Short problem =
Rewrite the lines of the records below, swapping "pose" for "camera" wherever it occurs and leaving all else unchanged. Omit the pictures from your answer.

BEGIN

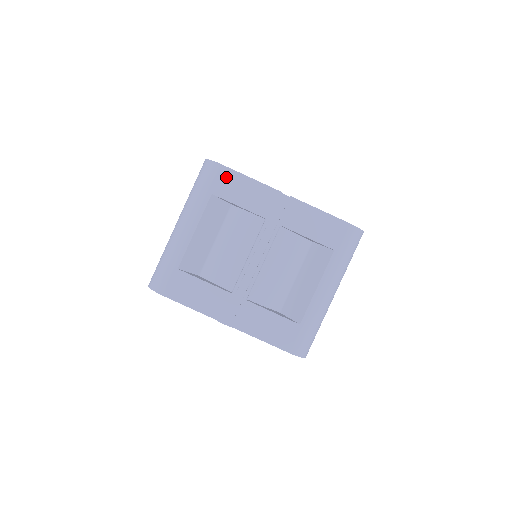
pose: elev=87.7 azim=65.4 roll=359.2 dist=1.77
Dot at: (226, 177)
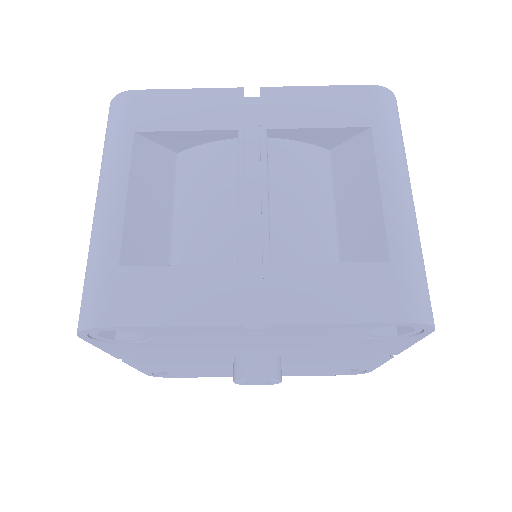
Dot at: (148, 102)
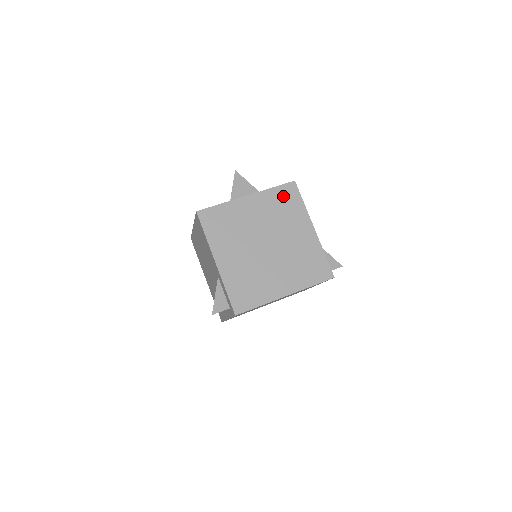
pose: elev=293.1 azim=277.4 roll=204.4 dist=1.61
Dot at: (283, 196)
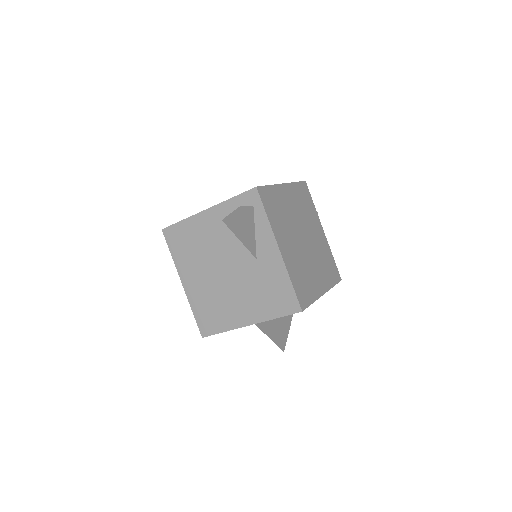
Dot at: occluded
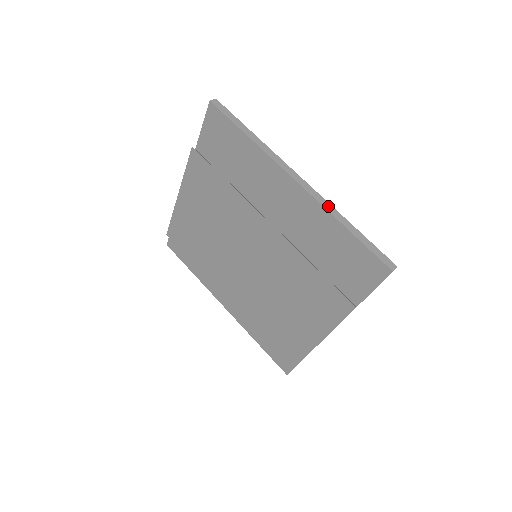
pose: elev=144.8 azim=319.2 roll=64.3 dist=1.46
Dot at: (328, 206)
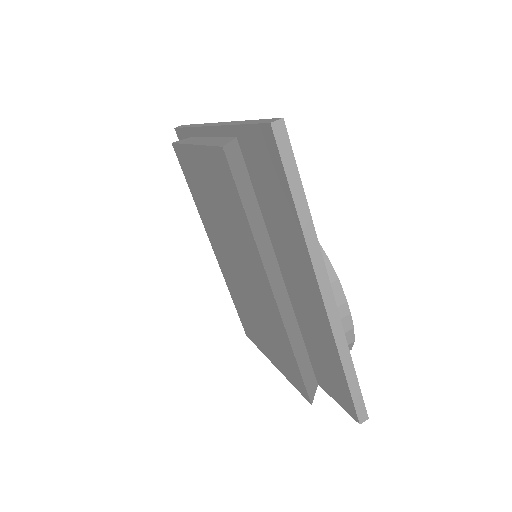
Dot at: (341, 338)
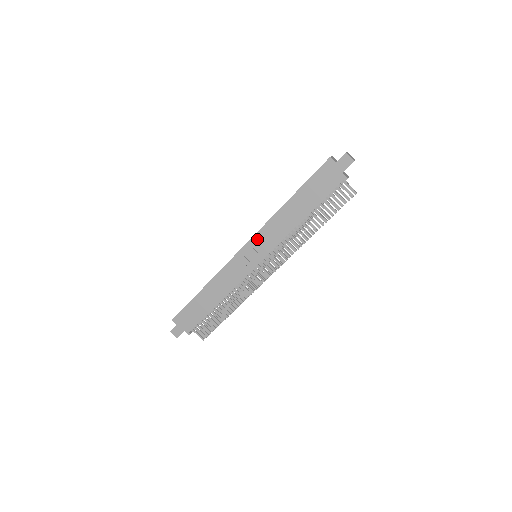
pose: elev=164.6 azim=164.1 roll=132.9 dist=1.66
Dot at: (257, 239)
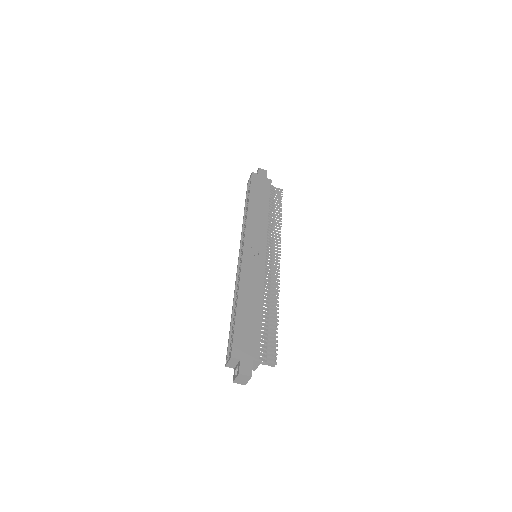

END

Final answer =
camera: elev=87.7 azim=65.4 roll=359.2 dist=1.77
Dot at: (226, 177)
Dot at: (148, 102)
camera: elev=293.1 azim=277.4 roll=204.4 dist=1.61
Dot at: (283, 196)
Dot at: occluded
camera: elev=144.8 azim=319.2 roll=64.3 dist=1.46
Dot at: (328, 206)
Dot at: (341, 338)
camera: elev=164.6 azim=164.1 roll=132.9 dist=1.66
Dot at: (257, 239)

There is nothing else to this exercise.